En ese sesgo se apoya el Gobierno cuando, machaconamente, repite cifras de fallecimientos que sabe que no son ciertas, pero que calan en la opinión pública, que las repite sin mayor contraste. “Lo ha dicho el Gobierno, no nos puede engañar” es, de nuevo, el sesgo de autoridad que nos ciega cuando repetimos los 27.000 fallecimientos de Simón y no los 42.000 que refleja fielmente Luis del Pino agregando los datos reales que aportan las CCAA, ni los más de 50.000 resultantes si infiriésemos tanto los datos judiciales de Castilla La Mancha y Castilla León como los de la aseguradora Mapfre publicados el 8 de mayo.
Niños y hostelería
Más allá de esos sesgos, en los que todos incurrimos en mayor o menor medida y que todos deberíamos conocer para evitarlos y, sobre todo, detectarlos, lo más lamentable de la gestión de pandemia es, además de los muertos, la falta de criterio que el Gobierno demuestra en prácticamente todas las decisiones que toma. Un sábado, el presidente abre las puertas para que los menores puedan "disfrutar de un rato al día del aire libre", para el martes verse rectificado por su ministra portavoz quien, a su vez, es desmentida en menos de seis horas por el vicepresidente Iglesias.

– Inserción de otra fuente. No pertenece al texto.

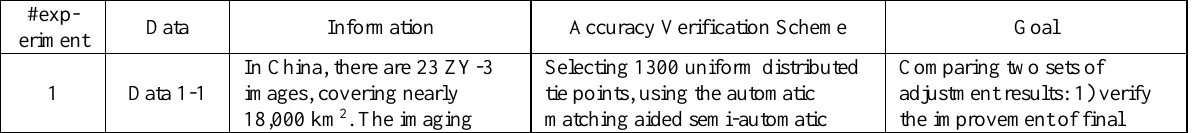
Table 1: description and scheme of different data sets for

Si los establecimientos de hostelería pueden abrir en fase 1, finalmente, con un aforo del 50%, es porque el gobierno decidió rectificar su posición inicial, establecida días antes por el presidente del gobierno en un 30%. Da igual que Simón diga un día de febrero que “no es necesario que la población sana use mascarillas”, que otro de mayo alerte del peligro de hacerlas obligatorias a que, en menos de veinticuatro horas, por último, acabe señalando que su uso sea “altamente recomendable”. El mismo Simón que primero decía que no era necesario dejar los zapatos fuera de casa para que, días después, el ministerio recomendase exactamente lo contrario sin que él mostrase disconformidad. Como tampoco hay criterio en los cambios de fase, al permitirse a Vizcaya cambiar de fase por un mero cálculo político y no hacerlo con Málaga o Granada, cuyas cifras objetivas eran mejores
Si hubiese existido evaluación de los problemas, análisis con las partes implicadas, podríamos hablar de criterio de decisión. Desgraciadamente, y como he señalado en ocasiones anteriores, el Gobierno siempre ha ido detrás de los acontecimientos. Y, así, las decisiones se sustituyen por reacciones.